Stored items
------------------------
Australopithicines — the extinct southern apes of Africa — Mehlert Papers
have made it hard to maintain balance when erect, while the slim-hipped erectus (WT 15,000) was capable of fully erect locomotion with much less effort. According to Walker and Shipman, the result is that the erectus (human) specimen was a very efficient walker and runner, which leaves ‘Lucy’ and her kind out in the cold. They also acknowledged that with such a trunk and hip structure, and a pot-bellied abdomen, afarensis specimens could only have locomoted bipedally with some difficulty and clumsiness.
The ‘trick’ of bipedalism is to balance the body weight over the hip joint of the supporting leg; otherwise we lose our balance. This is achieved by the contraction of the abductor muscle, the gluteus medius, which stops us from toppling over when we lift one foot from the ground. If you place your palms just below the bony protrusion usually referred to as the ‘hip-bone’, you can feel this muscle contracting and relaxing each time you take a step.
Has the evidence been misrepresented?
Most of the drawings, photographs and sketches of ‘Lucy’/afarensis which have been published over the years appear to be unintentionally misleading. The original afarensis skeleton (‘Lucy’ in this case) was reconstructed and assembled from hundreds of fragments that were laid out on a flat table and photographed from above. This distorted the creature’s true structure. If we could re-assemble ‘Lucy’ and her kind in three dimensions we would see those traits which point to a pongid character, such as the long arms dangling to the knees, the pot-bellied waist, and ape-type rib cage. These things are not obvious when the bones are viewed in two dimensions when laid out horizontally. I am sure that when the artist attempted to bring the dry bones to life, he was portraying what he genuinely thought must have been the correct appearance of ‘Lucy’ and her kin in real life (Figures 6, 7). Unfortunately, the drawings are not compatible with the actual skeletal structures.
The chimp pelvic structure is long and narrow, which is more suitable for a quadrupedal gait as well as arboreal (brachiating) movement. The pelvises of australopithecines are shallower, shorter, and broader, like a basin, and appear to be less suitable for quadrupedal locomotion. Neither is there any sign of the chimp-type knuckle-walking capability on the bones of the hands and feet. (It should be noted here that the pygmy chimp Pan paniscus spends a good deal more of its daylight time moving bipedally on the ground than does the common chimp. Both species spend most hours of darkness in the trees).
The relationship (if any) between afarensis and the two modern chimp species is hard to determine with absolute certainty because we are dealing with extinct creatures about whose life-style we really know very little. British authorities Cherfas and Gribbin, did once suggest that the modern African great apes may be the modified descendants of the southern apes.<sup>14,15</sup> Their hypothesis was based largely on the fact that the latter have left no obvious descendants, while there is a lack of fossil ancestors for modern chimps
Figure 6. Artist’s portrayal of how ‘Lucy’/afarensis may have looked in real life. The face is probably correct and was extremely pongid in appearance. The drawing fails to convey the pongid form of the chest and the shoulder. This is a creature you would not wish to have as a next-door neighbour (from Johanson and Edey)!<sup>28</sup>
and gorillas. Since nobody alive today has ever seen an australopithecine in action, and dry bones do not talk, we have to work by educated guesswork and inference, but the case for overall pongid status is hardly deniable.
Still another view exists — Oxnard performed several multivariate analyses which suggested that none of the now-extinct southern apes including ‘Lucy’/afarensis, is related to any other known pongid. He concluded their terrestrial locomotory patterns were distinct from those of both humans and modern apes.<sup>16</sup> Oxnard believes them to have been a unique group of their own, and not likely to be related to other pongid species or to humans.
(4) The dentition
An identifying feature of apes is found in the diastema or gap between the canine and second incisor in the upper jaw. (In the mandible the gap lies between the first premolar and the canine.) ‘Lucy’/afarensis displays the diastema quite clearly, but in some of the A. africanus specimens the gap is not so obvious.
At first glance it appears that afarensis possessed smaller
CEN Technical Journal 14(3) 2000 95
------------------------
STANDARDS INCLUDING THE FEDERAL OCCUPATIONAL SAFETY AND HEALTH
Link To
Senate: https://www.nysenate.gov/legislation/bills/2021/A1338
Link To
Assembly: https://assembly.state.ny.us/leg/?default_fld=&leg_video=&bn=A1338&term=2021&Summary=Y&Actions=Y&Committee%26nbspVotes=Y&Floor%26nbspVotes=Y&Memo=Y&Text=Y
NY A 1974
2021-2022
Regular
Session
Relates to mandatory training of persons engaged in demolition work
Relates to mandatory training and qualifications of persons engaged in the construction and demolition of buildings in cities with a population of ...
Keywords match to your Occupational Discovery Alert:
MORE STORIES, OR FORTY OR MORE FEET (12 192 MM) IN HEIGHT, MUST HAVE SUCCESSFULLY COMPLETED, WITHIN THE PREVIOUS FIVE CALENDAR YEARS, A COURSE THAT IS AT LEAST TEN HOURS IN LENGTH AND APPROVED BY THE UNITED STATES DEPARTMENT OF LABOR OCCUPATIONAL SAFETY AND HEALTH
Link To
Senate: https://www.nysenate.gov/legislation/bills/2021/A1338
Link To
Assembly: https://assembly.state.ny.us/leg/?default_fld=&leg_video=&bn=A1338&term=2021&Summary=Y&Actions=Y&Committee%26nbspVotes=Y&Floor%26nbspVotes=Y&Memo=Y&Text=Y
------------------------
Write down again, exactly as given, only the lines above that fall from the line with "The ‘trick’ of" to the line with "Has the evidence been misrepresented?", inclusive.

The ‘trick’ of bipedalism is to balance the body weight over the hip joint of the supporting leg; otherwise we lose our balance. This is achieved by the contraction of the abductor muscle, the gluteus medius, which stops us from toppling over when we lift one foot from the ground. If you place your palms just below the bony protrusion usually referred to as the ‘hip-bone’, you can feel this muscle contracting and relaxing each time you take a step.
Has the evidence been misrepresented?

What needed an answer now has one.